WORK REQUIRED = Copy every line below where the string "بريدنا" is found.

MATERIAL PROVIDED =
===============

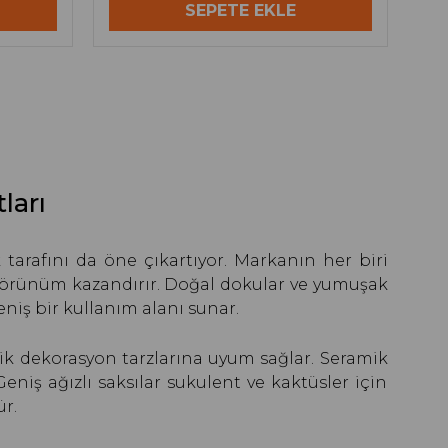
SEPETE EKLE
ları
 tarafını da öne çıkartıyor. Markanın her biri
r görünüm kazandırır. Doğal dokular ve yumuşak
niş bir kullanım alanı sunar.
tik dekorasyon tarzlarına uyum sağlar. Seramik
iş ağızlı saksılar sukulent ve kaktüsler için
r.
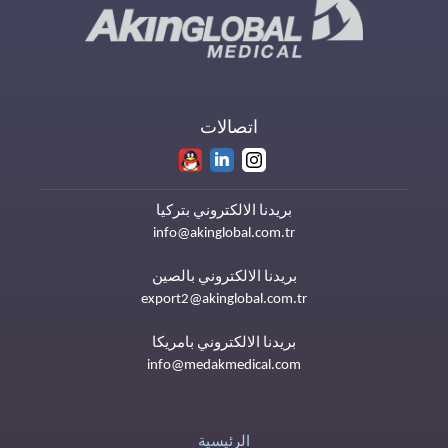
اتصالات
بريدنا الالكتروني بتركيا
info@akinglobal.com.tr
بريدنا الالكتروني بالصين
export2@akinglobal.com.tr
بريدنا الالكتروني بامريكا
info@medakmedical.com
الرئيسية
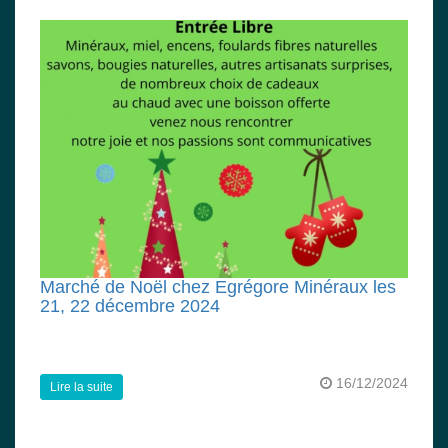
Marché de Noël chez Egrégore Minéraux les
21, 22 décembre 2024
16/12/2024
Lire la suite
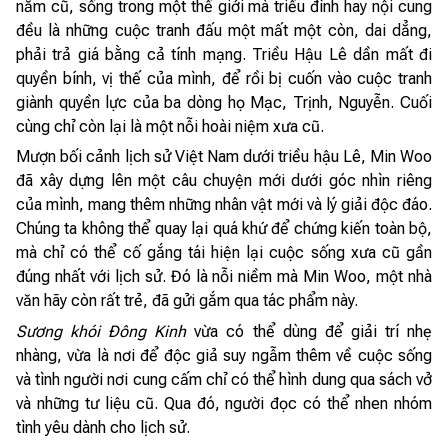
năm cũ, sống trong một thế giới mà triều đình hay nội cung
đều là những cuộc tranh đấu một mất một còn, dai dẳng,
phải trả giá bằng cả tính mạng. Triều Hậu Lê dần mất đi
quyền bính, vị thế của mình, để rồi bị cuốn vào cuộc tranh
giành quyền lực của ba dòng họ Mạc, Trịnh, Nguyễn. Cuối
cùng chỉ còn lại là một nỗi hoài niệm xưa cũ.
Mượn bối cảnh lịch sử Việt Nam dưới triều hậu Lê, Min Woo
đã xây dựng lên một câu chuyện mới dưới góc nhìn riêng
của mình, mang thêm những nhân vật mới và lý giải độc đáo.
Chúng ta không thể quay lại quá khứ để chứng kiến toàn bộ,
mà chỉ có thể cố gắng tái hiện lại cuộc sống xưa cũ gần
đúng nhất với lịch sử. Đó là nỗi niềm mà Min Woo, một nhà
văn hãy còn rất trẻ, đã gửi gắm qua tác phẩm này.
Sương khói Đông Kinh
vừa có thể dùng để giải trí nhẹ
nhàng, vừa là nơi để độc giả suy ngẫm thêm về cuộc sống
và tình người nơi cung cấm chỉ có thể hình dung qua sách vở
và những tư liệu cũ. Qua đó, người đọc có thể nhen nhóm
tình yêu dành cho lịch sử.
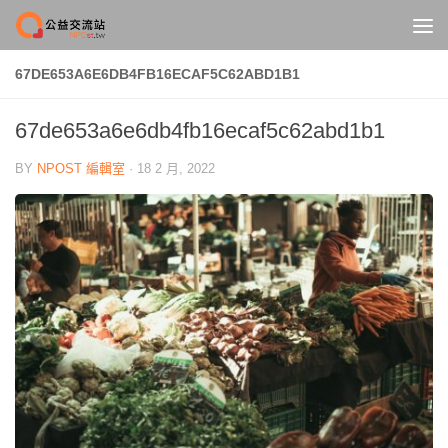
Skip to content
67DE653A6E6DB4FB16ECAF5C62ABD1B1
67de653a6e6db4fb16ecaf5c62abd1b1
BY
NPOST 編輯室
·
18 2 月, 2022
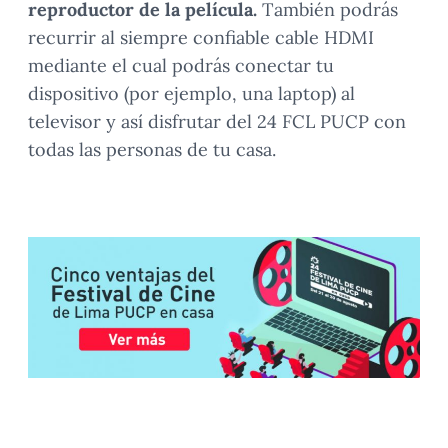
reproductor de la película.
También podrás
recurrir al siempre confiable cable HDMI
mediante el cual podrás conectar tu
dispositivo (por ejemplo, una laptop) al
televisor y así disfrutar del 24 FCL PUCP con
todas las personas de tu casa.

===============

RESPONSE BOX =
بريدنا الالكتروني بتركيا
بريدنا الالكتروني بالصين
بريدنا الالكتروني بامريكا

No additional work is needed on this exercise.